Justin Townes Earle – He’s a good Guy
It’s a question that no doubt has been following him ever since his first gig at age 15, so there’s no sense dancing around it: In the roots music world, what are the advantages and disadvantages of being Stacey Earle’s nephew?
Proving he’s a kind-hearted soul, Justin Townes Earle chuckles at this attempt at ice-breaking before responding, “With Stacey come all advantages because people love Stacey. People say that I remind them a lot of Stacey when I perform.”

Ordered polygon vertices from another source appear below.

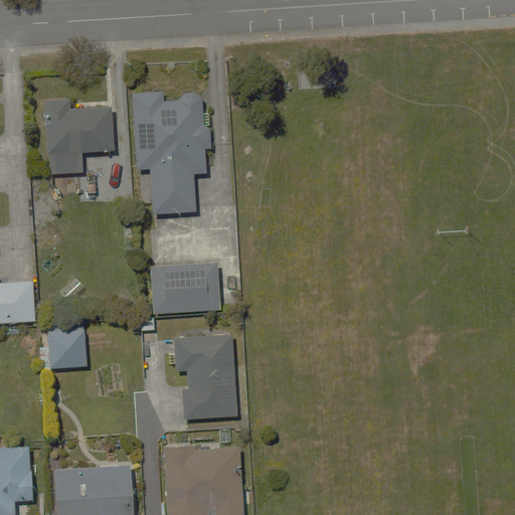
[(164,101),(164,91),(131,92),(133,171),(148,171),(150,212),(195,211),(193,169),(206,169),(205,146),(209,146),(207,89),(175,90),(176,100),(164,101)]
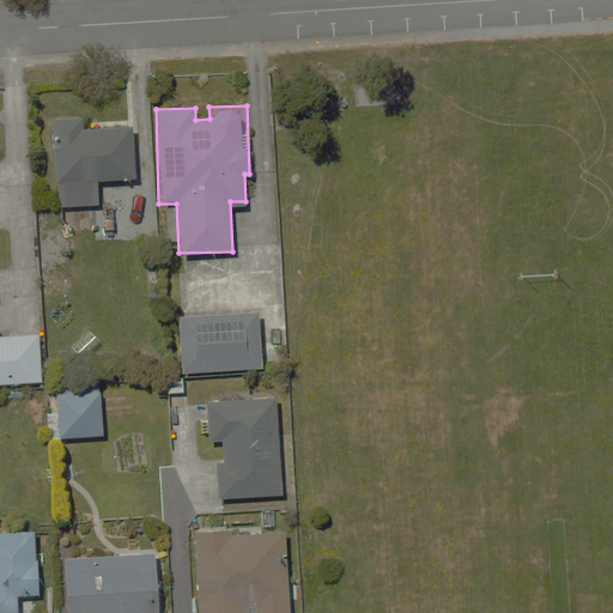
[(53,120),(53,133),(55,210),(96,208),(96,178),(133,177),(132,132),(87,132),(86,120),(53,120)]
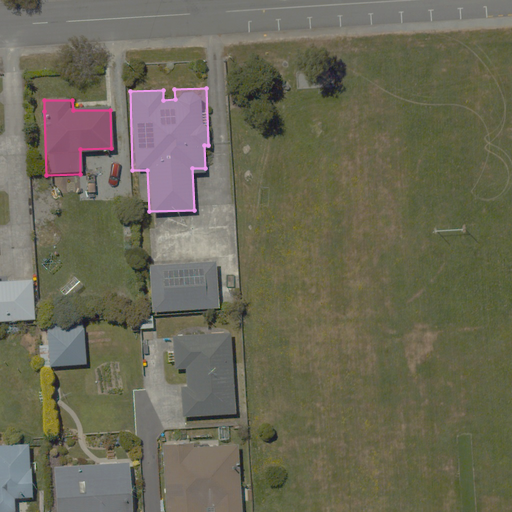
[(215,260),(149,263),(151,308),(217,305),(215,260)]
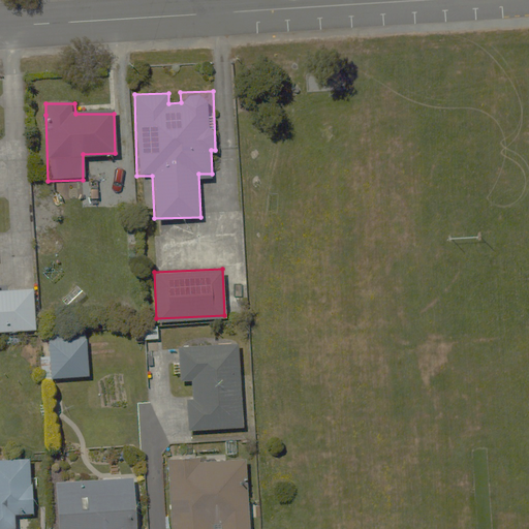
[(0,288),(0,332),(35,332),(34,288),(0,288)]
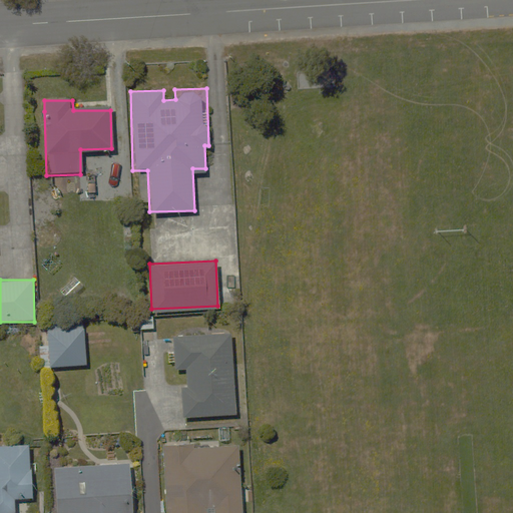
[(84,328),(45,329),(46,369),(86,368),(84,328)]
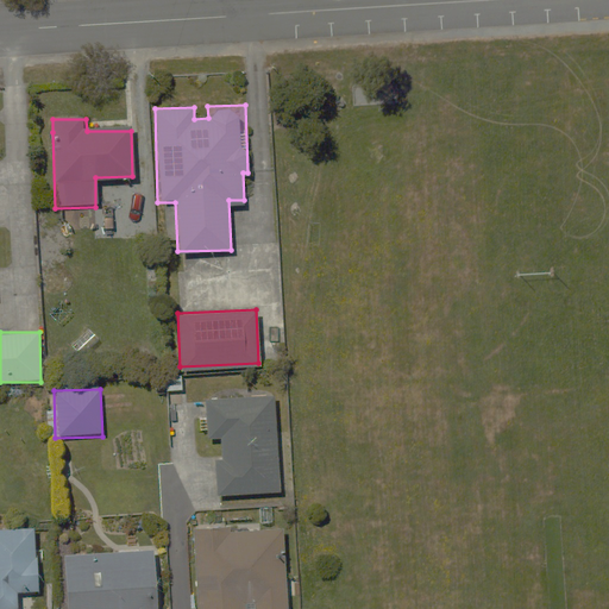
[(205,395),(206,435),(220,435),(221,464),(212,464),(213,494),(278,491),(275,393),(205,395)]
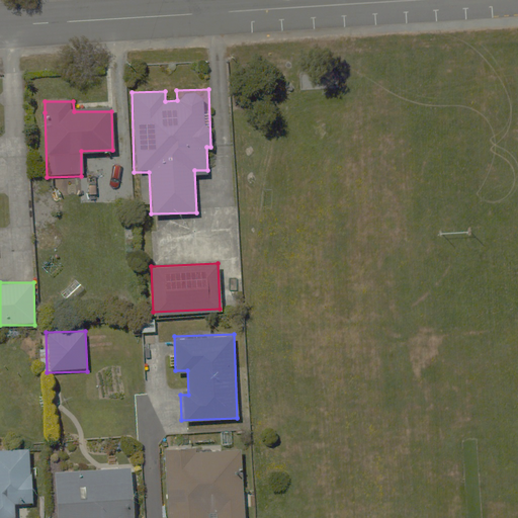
[(0,516),(16,516),(15,503),(33,503),(31,447),(0,447),(0,516)]
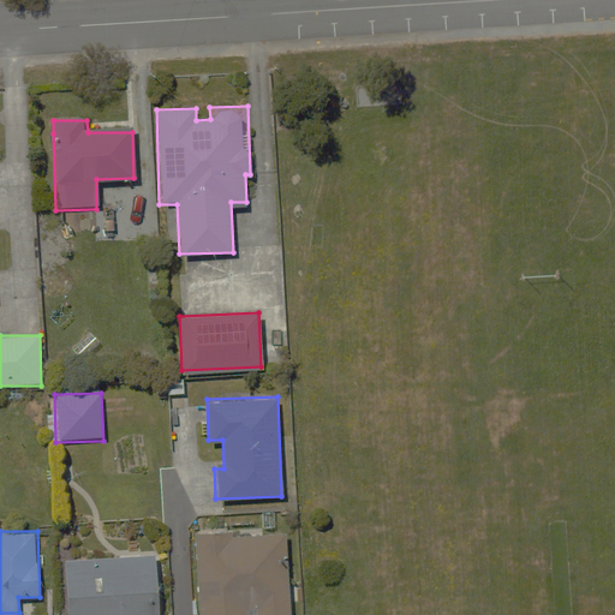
[(197,614),(287,614),(286,531),(195,533),(197,614)]
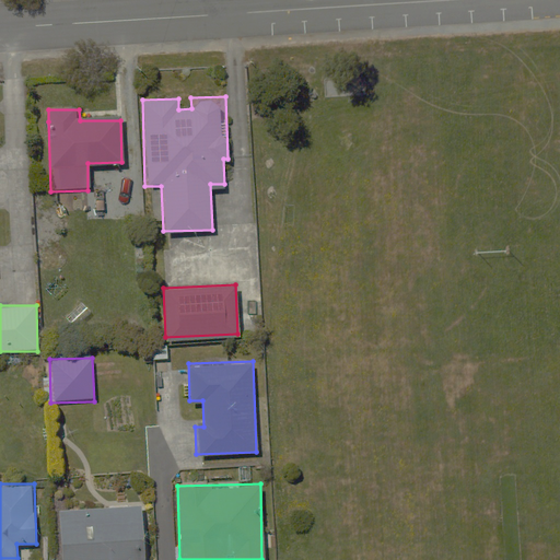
[(59,559),(142,559),(141,508),(58,511),(59,559)]
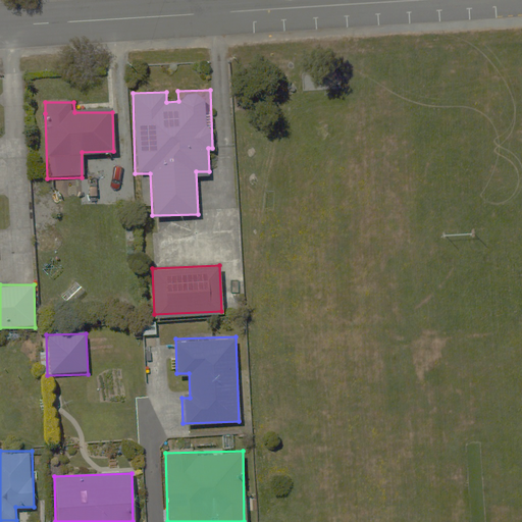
All buildings are outlined.
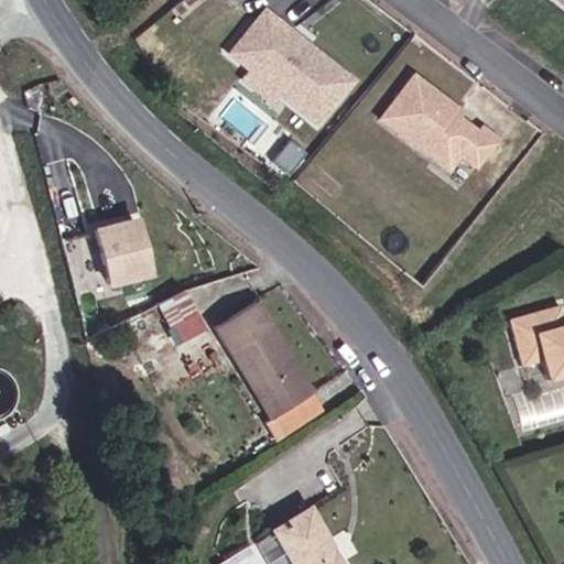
[(329,96),(267,47),(260,56),(234,36),(207,71),(227,85),(230,80),(263,105),(260,109),(297,138),(329,96)]
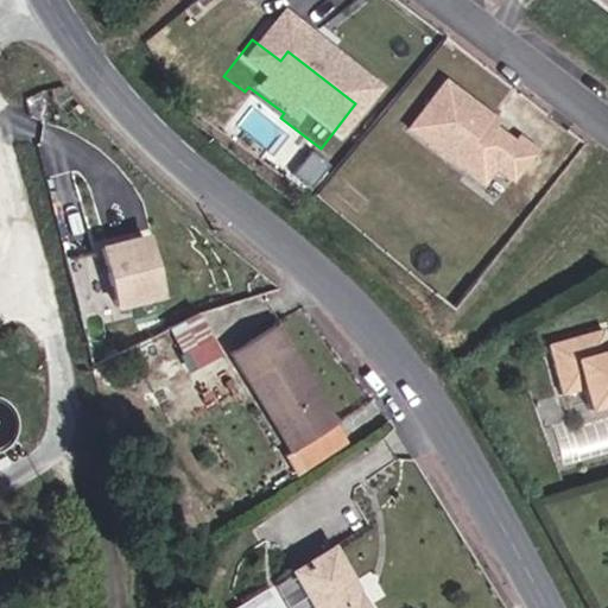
[(492,153),(462,133),(467,127),(420,94),(386,143),(445,185),(457,169),(492,192),(514,162),(496,149),(492,153)]
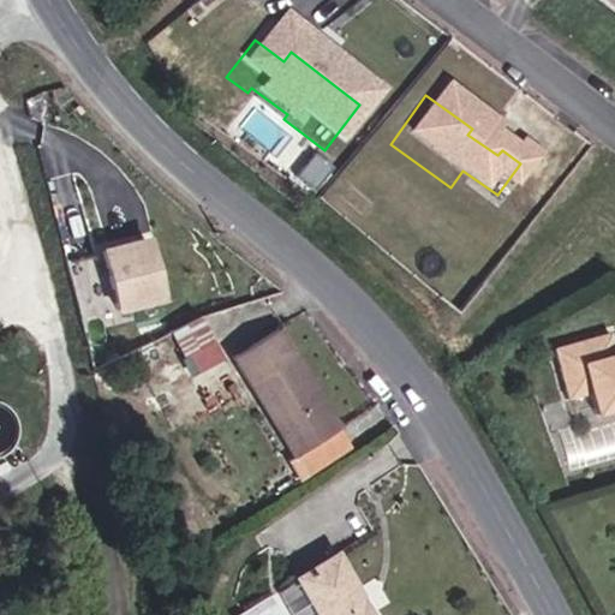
[(129,327),(114,269),(90,275),(105,333),(129,327)]
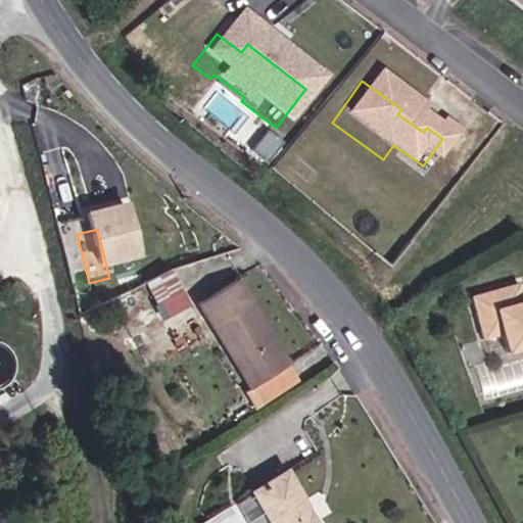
[(173,268),(145,281),(162,317),(190,303),(173,268)]
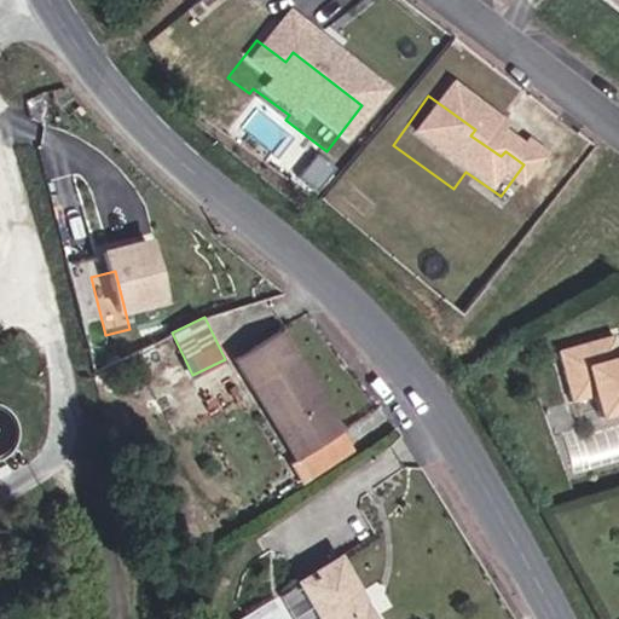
[(293,333),(241,362),(305,481),(362,447),(293,333)]
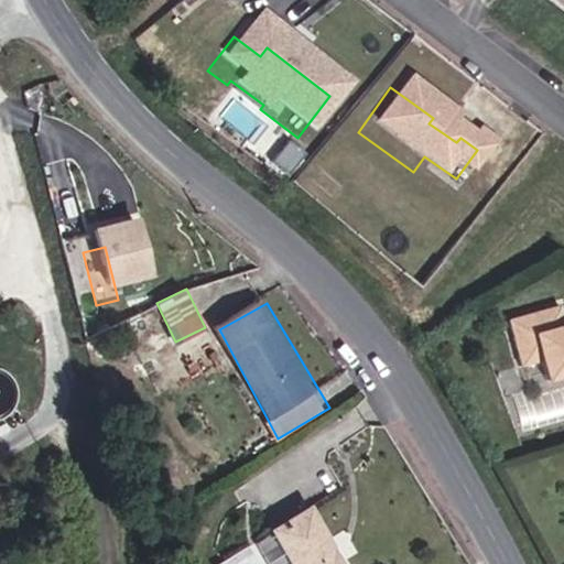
[(548,328),(559,325),(552,305),(541,308),(548,328)]
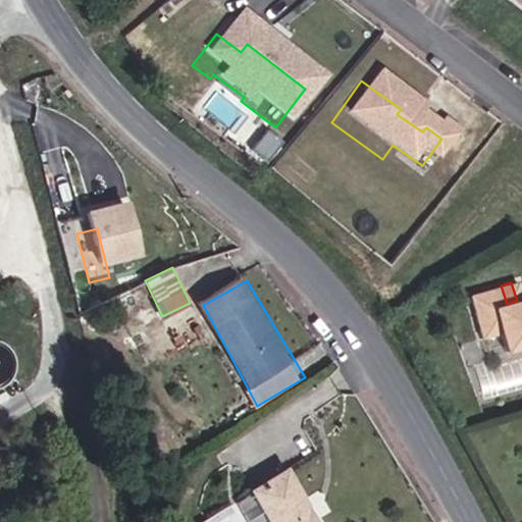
[(521,299),(517,301),(507,304),(501,285),(465,297),(480,341),(499,333),(505,353),(521,347),(521,299)]
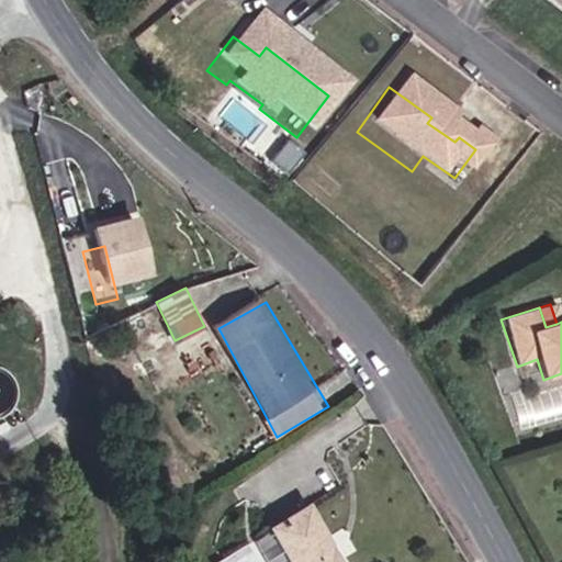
[(166,337),(153,315),(128,329),(141,351),(166,337)]
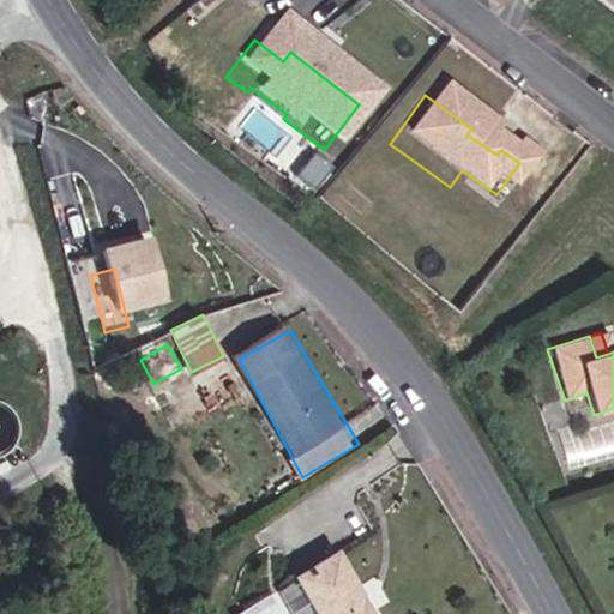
[(379,613),(342,549),(298,576),(320,613),(379,613)]
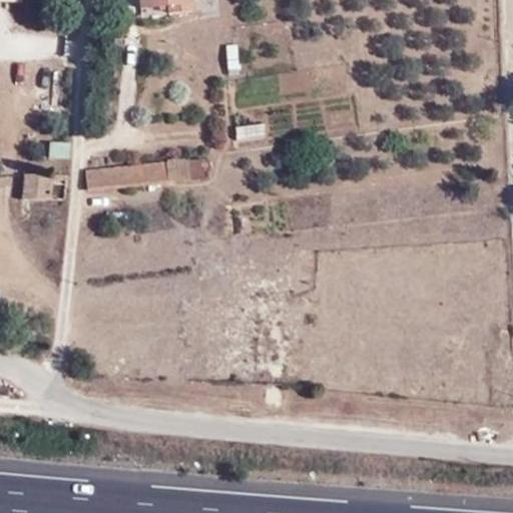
[(149,0),(150,0),(162,0),(177,0),(178,9),(198,9),(198,0),(149,0)]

Folks had many opportunities to see him onstage in 2007, a year that found Justin doing 175 shows either solo or with longtime cohort Cory Younts on mandolin and banjo. It’s a singer-songwriter setup, but the sound, as captured on the live EP Yuma, is more often than not vintage country. “It’s always been the one kind of music that evoked raw emotion out of me,” Justin admits. “I’ve said this several times, but I can’t remember the last time I’ve cried when I wasn’t listening to George Jones playing.”
A good chunk of The Good Life — his Bloodshot debut and, unlike Yuma, a full-band record — echoes that era when Jones was at his tear-jerkingest in both style and approach. The latter is a reflection of his fascination with the ’50s and ’60s output from the likes of Jones and Ray Price, and how those performances were caught live with the players set up around a couple microphones. Earle didn’t go quite that far, but The Good Life — recorded, mixed, and mastered on Music Row in seven days — was made with minimal fuss as overseen by co-producer R.S. Field.
Field crashed the whirlwind session at the last second after Earle sent him a Greyhound bus ticket. “He was more pleased with that than I thought he was gonna be,” recalls Earle. “He said he couldn’t think of any other way to start a country record than coming into Nashville on a Greyhound bus at midnight.”
And make no mistake, The Good Life is primarily a classic-country album. Two notable exceptions are the country-soul beauty “Faraway In Another Town” (rescued from an aborted rock record Justin was making with Brad Jones) and “Who Am I To Say”, which splits the difference between Jackson Browne and Earle’s dad — a.k.a. Aunt Stacey’s brother Steve. Elsewhere, songs such as the title track and “What Do You Do When You’re Lonesome” represent Earle in full “old-timey” mode, as he calls it, with fiddle intros, tumbling piano, passing-train pedal steel, and Justin’s ’50s-jukebox voice. As characterized by the Roger Miller-worthy sentiment “Seems like either way I lose/Between lonesome and you,” The Good Life is a record of hard loving and hard leavings.
As for hard living, Justin seems to have left that behind. A few years back, he was working on a deal with Lost Highway — a song from that period cut with the elder Earle and Ray Kennedy, the witty and direct “Ain’t Glad I’m Leaving”, found its way onto The Good Life — but drug addiction and alcoholism derailed that effort.
Such were the self-imposed pressures on a youngster branded both Townes and Earle. “I thought I needed to live up to my names in many ways,” he says. “I thought I needed to write better songs than I did, play better than I did, and I thought I needed to drink and use a lot more drugs than I needed to.”
These days, Earle, 26 years old and three-plus years sober, has a different outlook. “There are a lot of us out there, the ‘sons and daughters of.’ I could never live up to a Steve Earle or a Townes Van Zandt, and if I tried to, I’d live an extremely miserable life. All I’m attempting to do is make records that make me feel good.”